Closing the UK’s Forensic Science Service led to greater fragmentation of forensic science in this country and the loss of many trained and skilful scientists. It has taken time to replace what has been lost and discarded but we now have the problem of ensuring that results being used in the judicial system, which affect so many people’s lives, are reliable, of the highest scientific and professional integrity and are equally accessible to both defence and prosecution.

R Denney CChem FRSC
Sevenoaks, UK

One way of reducing the litany of laboratory scams committed by chemists (forensic and others) is to license the practice of chemistry through a professional body operating under an act of parliament to set standards for membership and discipline members and whose main purpose is to protect the public.

Licensing chemists will not eliminate the problem but it would surely make chemists think twice about falsifying results if it is not only their job at risk, but their entire career. Learned societies such as the Royal Society of Chemistry, the American Chemical Society and the Canadian Society of Chemistry may appear in some ways to fulfil these functions but their main and worthy purpose is advancing the profession, not protecting the public.

In Canada, professions are licensed through the provincial governments but chemistry is not a licensed profession, except in the province of Quebec where chemists have been licensed for several years. However, things are rapidly changing in the rest of Canada. Several provinces have enacted or are actively considering legislation requiring that lab reports be signed off by chemists authorised under the respective provincial professional chemistry association and for chemists to sign off on environmental reports.
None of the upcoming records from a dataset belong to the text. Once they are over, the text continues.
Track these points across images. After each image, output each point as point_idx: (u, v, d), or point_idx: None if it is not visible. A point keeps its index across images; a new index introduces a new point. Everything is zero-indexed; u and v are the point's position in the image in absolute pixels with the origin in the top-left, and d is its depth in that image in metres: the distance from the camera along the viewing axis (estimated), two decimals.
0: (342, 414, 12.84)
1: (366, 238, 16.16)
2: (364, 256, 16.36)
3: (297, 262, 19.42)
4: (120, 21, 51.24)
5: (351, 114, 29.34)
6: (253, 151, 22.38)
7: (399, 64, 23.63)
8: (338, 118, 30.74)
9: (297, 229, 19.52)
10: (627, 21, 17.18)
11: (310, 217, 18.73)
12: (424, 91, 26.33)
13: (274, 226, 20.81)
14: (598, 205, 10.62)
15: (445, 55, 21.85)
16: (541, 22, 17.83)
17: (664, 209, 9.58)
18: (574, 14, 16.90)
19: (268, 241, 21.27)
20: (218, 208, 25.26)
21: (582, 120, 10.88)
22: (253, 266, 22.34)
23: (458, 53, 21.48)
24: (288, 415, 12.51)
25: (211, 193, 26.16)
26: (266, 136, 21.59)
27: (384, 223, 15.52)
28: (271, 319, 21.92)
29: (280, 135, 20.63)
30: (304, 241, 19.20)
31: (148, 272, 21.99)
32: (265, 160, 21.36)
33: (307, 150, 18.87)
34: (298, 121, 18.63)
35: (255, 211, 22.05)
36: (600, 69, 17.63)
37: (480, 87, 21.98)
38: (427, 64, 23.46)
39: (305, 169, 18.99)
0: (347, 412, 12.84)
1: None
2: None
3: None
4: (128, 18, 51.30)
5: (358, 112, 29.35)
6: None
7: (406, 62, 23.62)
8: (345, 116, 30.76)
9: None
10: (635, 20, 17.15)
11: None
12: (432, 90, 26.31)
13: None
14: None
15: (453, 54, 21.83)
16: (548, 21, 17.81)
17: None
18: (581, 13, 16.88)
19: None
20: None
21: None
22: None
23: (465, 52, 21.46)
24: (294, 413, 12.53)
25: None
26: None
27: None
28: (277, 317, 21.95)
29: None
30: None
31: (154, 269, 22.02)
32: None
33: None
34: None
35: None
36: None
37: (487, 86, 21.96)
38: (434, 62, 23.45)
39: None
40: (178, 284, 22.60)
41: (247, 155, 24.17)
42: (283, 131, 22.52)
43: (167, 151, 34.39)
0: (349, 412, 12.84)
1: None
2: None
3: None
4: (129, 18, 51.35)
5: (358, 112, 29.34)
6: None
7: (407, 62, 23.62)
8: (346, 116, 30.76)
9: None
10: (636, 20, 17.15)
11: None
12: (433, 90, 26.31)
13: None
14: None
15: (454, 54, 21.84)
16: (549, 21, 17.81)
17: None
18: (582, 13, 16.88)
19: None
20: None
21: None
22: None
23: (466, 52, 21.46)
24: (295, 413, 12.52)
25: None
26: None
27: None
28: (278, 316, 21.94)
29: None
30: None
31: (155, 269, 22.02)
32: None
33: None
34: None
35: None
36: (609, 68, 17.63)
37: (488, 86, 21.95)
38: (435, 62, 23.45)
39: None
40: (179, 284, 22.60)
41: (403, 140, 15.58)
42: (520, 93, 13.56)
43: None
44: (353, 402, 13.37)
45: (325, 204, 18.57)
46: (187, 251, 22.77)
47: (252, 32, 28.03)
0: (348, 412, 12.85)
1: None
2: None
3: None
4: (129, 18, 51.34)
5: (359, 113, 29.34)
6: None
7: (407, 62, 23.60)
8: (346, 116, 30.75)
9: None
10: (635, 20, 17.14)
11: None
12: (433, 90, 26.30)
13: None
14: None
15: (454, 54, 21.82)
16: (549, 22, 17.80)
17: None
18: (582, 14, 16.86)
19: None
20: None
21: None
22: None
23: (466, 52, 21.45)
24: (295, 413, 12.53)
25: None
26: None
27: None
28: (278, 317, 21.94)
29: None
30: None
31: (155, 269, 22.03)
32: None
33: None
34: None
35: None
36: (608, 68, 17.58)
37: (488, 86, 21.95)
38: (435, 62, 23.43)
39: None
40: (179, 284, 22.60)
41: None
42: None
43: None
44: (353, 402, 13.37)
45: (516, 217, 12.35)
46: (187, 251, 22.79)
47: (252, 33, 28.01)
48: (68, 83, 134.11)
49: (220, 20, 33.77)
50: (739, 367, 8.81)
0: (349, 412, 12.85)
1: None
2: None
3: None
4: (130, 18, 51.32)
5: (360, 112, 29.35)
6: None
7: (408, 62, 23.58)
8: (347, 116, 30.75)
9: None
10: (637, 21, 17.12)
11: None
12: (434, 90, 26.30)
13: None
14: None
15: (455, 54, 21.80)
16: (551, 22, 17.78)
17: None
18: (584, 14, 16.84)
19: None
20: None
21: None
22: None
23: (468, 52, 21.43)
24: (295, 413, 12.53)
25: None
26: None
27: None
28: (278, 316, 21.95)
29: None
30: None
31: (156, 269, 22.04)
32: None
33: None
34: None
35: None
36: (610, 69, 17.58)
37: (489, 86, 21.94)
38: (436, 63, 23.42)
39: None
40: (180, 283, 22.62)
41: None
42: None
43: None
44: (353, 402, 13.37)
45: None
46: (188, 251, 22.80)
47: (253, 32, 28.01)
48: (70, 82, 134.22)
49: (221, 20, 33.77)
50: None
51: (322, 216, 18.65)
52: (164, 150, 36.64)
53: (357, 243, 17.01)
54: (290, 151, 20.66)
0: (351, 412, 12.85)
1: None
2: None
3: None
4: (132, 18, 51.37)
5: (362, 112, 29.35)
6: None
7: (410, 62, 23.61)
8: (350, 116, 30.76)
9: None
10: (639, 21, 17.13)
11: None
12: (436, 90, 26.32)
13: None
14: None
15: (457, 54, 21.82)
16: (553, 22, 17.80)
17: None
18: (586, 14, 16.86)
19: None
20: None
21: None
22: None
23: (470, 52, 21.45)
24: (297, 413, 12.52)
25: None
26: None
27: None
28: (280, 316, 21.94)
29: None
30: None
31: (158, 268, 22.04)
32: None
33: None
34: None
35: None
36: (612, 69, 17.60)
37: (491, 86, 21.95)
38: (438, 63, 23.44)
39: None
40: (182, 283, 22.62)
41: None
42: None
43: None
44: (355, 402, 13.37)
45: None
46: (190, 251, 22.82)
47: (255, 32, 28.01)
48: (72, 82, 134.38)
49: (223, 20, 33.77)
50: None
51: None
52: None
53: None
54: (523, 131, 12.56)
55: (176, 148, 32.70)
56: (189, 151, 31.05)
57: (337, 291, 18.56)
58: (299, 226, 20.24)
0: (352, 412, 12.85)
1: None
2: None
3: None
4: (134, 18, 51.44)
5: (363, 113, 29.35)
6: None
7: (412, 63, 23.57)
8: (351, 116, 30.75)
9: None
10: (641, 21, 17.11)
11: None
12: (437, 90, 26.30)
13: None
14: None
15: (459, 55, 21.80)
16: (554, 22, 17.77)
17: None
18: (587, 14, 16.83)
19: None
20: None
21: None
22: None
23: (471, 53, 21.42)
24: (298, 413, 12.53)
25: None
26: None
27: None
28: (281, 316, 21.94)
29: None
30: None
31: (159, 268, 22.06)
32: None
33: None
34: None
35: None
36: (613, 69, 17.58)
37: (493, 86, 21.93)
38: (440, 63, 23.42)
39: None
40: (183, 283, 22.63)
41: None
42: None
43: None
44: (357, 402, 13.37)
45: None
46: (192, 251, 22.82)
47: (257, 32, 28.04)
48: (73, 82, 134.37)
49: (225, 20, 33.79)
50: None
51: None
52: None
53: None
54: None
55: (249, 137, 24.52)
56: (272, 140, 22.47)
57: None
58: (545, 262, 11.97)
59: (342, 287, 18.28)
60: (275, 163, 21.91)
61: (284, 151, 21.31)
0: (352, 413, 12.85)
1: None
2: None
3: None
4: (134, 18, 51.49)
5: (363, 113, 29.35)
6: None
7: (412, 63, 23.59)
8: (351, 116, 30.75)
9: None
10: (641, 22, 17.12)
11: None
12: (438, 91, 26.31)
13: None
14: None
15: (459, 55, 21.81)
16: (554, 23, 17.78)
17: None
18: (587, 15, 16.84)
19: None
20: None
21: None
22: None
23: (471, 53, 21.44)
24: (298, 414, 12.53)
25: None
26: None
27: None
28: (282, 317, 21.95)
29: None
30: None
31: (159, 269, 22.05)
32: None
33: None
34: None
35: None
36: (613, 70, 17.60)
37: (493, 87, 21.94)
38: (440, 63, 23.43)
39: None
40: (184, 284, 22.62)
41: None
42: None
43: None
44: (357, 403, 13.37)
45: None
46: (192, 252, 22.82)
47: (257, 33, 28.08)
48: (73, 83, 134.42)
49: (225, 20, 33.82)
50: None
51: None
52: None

Strangely enough, resistance to licensing comes from some at the corporate level who see it as a threat to their long-established pattern of hiring low-paid labour (often with little or no background in chemistry) to run their laboratories and using quality systems as a guarantee of accuracy. In other words, who needs a competent chemist when the quality control system is working fine? The same argument, however, doesn’t hold when applied to doctors, accountants or other professions.

Licensing doesn’t guarantee integrity but it does help to maintain it and gives the public some reassurance that their interests are being protected.

G Duncan CChem
Ontario, Canada

Mercury misadventure

Tony Kelland’s letter ‘Survival story’ reminds us that dimethyl mercury has been handled successfully using conventional fume cupboards.

One wonders how its discoverer, George Buckton, managed it in 1858. A few years later, in 1865, two members of Edward Frankland’s research group repeated the synthesis and died within months.

George Buckton lived to the age of 87, dying in 1905. It may be significant, though, that he switched from chemistry to entomology the year that Frankland’s researchers died.

S Cotton CChem FRSC
University of Birmingham, UK

Baffling bonds?

In his opinion article, Santiago Alvarez develops a discussion on the nature of chemical bonding.

However, my problems come much earlier than that. After hundreds and hundreds of hours spent in chemistry lectures and delving into innumerable books, my most basic questions remain unanswered.

For example, what happens if two unbound hydrogen atoms collide? When is it apparent that their ‘spins’ are parallel or anti-parallel? If parallel, what happens then? Do they just bounce off each other?

I’m sure someone must have the answer, but it’s not me.